REQUIRED WORK:
1. Return the stretch of the forum thread about car rattles from "Well I've been" through "done the trick." word for word.
2. Pick up the forum thread about car rattles after its last line and keep writing it.
PASSAGE FOR REVIEW START
When Lexus launched the LS400 in the 90's they used to have specialists to find rattles and squeaks, much of their kit was in the form of varying thickness carboard shims.


----------



## T.D.K (Mar 16, 2011)

Well I've been to Vauxhall, they were very good although the car refused to rattle initially 

After a good ten minute test drive it finally started to, Vauxhall took the unit off, tightened some screws and tied a few more cables up and it seems to have done the trick.

Very pleased with the customer service and they didn't mark any of the bits they took off, which was my biggest worry.


----------



## Grizzle (Jul 12, 2006)

Good news for a change. 

Now drive it  and enjoy.


----------



## alan hanson (May 21, 2008)

T.D.K said:


> Quite disappointed as my old Astra Sport Hatch had 174,000 miles on the clock and didn't have any rattles whatsoever.


glad ya got it sorted im with you any things even the slightest things whilst its under warranty they got told about it.

The above bit i struggle to believe though:thumb:


----------



## triggerh4ppy (Jul 15, 2011)

In my last car I had to get used to a member of rattles and was very glad to sell


----------



## PugIain (Jun 28, 2006)
PASSAGE FOR REVIEW END
DATASET EXTRACT START
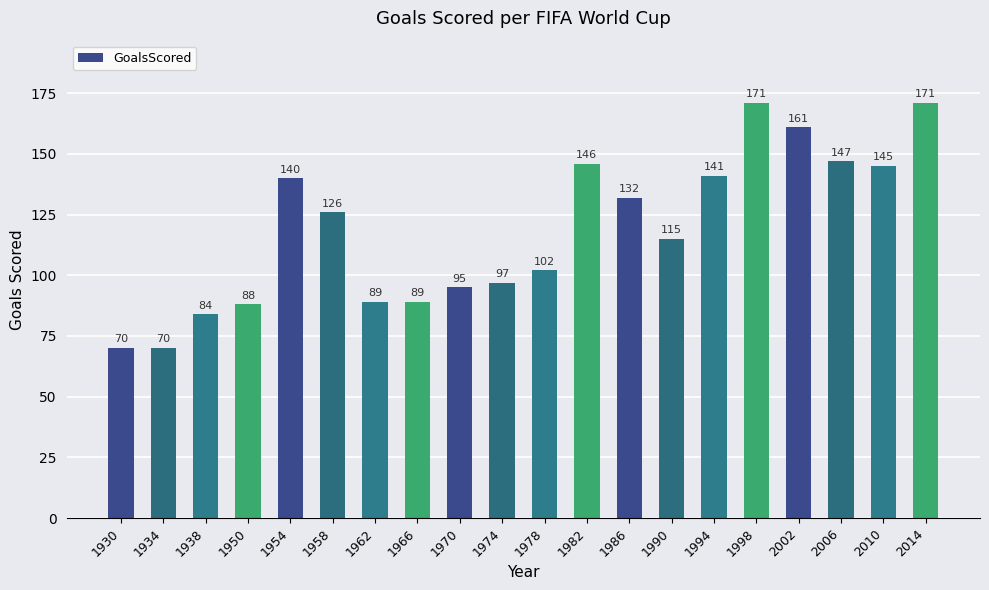

What value does the data have at 1990, to the nearest 10?

120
DATASET EXTRACT END
ANSWERS PROVIDED:
1.
Well I've been to Vauxhall, they were very good although the car refused to rattle initially 

After a good ten minute test drive it finally started to, Vauxhall took the unit off, tightened some screws and tied a few more cables up and it seems to have done the trick.

2.
The fun of buying older cars is ripping them to bits and fixing rattles


----------



## T.D.K (Mar 16, 2011)

alan hanson said:


> glad ya got it sorted im with you any things even the slightest things whilst its under warranty they got told about it.
> 
> The above bit i struggle to believe though:thumb:


Thanks, although I promise you, the sport hatch had absolutely NO rattles. Interior was riddled with cheap plastic but was built extremely well.


----------



## T.D.K (Mar 16, 2011)

Grizzle said:


> Good news for a change.
> 
> Now drive it  and enjoy.


I gave her a good run on the rural lanes, even kept up with a newish VW golf GTI giving it the beans (on the corners anyway )


----------



## Ultimate (Feb 18, 2007)

SteveyG said:


> I have zero rattles at the moment. Must be a first for Ford...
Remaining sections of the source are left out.